* Task prompt
Among the entries below, find every line that has "main" and pull it out.

* Provided records
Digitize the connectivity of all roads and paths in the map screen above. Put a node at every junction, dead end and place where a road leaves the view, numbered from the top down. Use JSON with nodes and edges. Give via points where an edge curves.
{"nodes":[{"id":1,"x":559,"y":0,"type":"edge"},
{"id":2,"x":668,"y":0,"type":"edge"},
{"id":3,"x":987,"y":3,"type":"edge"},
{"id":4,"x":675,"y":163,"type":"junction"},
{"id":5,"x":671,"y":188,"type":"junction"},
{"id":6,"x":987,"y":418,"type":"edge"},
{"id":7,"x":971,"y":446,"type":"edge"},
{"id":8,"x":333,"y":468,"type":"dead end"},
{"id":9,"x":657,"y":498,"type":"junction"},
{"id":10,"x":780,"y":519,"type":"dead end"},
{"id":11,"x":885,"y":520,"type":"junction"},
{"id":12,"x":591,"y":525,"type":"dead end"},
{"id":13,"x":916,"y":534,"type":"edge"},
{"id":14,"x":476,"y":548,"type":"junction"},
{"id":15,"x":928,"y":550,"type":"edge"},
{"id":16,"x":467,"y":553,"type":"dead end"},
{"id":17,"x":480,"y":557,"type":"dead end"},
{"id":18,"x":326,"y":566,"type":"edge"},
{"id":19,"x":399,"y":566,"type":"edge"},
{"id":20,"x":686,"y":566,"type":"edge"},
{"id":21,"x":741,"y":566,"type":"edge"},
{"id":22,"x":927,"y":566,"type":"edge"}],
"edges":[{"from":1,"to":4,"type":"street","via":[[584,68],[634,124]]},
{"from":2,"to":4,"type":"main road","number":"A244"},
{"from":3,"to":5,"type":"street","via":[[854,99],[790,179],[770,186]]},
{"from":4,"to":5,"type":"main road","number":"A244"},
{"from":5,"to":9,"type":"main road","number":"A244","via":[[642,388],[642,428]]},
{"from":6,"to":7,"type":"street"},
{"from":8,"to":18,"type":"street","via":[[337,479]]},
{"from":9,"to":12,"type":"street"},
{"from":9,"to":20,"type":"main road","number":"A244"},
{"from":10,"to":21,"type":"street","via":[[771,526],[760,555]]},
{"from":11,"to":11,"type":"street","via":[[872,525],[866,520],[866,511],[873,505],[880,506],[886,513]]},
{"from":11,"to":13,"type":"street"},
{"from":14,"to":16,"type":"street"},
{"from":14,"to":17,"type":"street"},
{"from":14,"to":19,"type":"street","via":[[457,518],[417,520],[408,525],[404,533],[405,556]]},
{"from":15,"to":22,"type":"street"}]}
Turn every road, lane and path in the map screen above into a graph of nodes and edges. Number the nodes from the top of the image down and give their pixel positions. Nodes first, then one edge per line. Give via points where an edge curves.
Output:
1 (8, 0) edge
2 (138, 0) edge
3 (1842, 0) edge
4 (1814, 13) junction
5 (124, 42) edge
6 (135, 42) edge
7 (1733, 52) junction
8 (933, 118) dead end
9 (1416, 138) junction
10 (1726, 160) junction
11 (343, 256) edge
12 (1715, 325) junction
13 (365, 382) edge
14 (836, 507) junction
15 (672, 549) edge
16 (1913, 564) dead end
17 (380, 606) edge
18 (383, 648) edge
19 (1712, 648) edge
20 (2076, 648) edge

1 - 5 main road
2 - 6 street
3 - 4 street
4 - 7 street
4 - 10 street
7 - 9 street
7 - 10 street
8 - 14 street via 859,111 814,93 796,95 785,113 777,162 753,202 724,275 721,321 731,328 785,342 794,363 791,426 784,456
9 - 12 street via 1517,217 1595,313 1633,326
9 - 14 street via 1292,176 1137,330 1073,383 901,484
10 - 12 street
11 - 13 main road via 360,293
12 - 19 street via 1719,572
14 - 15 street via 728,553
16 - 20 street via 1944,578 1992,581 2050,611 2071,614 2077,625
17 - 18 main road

* Response area
{"from":2,"to":4,"type":"main road","number":"A244"},
{"from":4,"to":5,"type":"main road","number":"A244"},
{"from":5,"to":9,"type":"main road","number":"A244","via":[[642,388],[642,428]]},
{"from":9,"to":20,"type":"main road","number":"A244"},
1 - 5 main road
11 - 13 main road via 360,293
17 - 18 main road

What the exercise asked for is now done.